"An action-filled love story" (San Francisco Chronicle) starring Harry Longbaugh, better known as the Sundance Kid. Legend has it that bank robber Harry Longbaugh and his partner, Robert Parker, were killed in a shoot-out in Bolivia. That was the supposed end of the Sundance Kid and Butch Cassidy.
Sundance tells a different story. At the beginning of the twentieth century, Longbaugh is very much alive, though serving in a Wyoming prison under an alias.
When he is released in 1913, Longbaugh reenters a changed world. Horses are being replaced by automobiles. Gas lamps are giving way to electric lights. Workers fight for safety, and women for the vote. What hasn't changed is Longbaugh's ingenuity, his deadly aim, and his love for his wife, Etta Place.

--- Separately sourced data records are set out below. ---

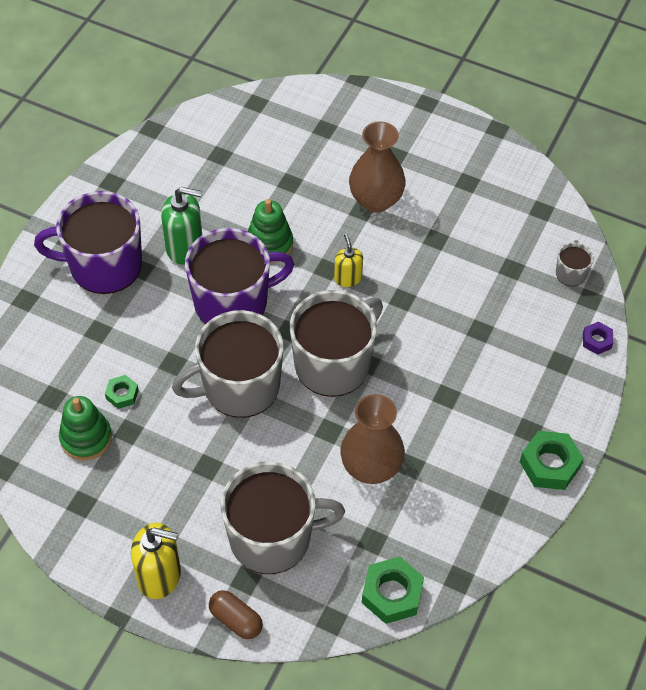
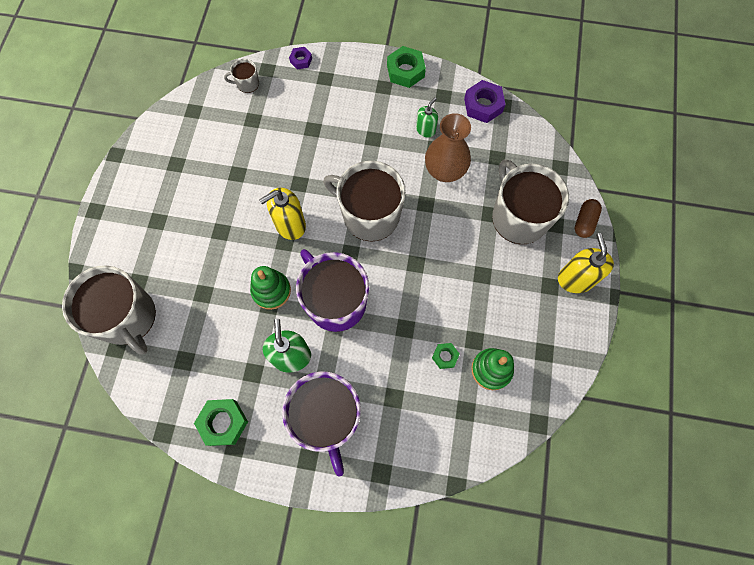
camera: 105 degrees left, 15 degrees up
(239, 386) = (410, 273): grey mug -> grey mug (127, 317)
(348, 278) = (290, 225): yellow soap dispenser -> yellow soap dispenser, size x1.66
(376, 200) = (208, 224): brown vase -> none
(392, 594) = (528, 138): green nut -> green nut (223, 423)
(443, 462) = (425, 130): none -> green soap dispenser
(464, 550) = (483, 105): none -> purple nut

It's been two years since Etta stopped visiting him, and, determined to find her, Longbaugh follows her trail to New York City. Confounded by the city's immensity, energy, chaos, and crowds, he learns that his wife was very different from the woman he thought he knew. Longbaugh finds himself in a tense game of cat and mouse, racing against time before the legend of the Sundance Kid catches up to destroy him.
By turns suspenseful, rollicking, and poignant,
Sundance is the story of one man dogged by his own past, seeking his true place in this new world.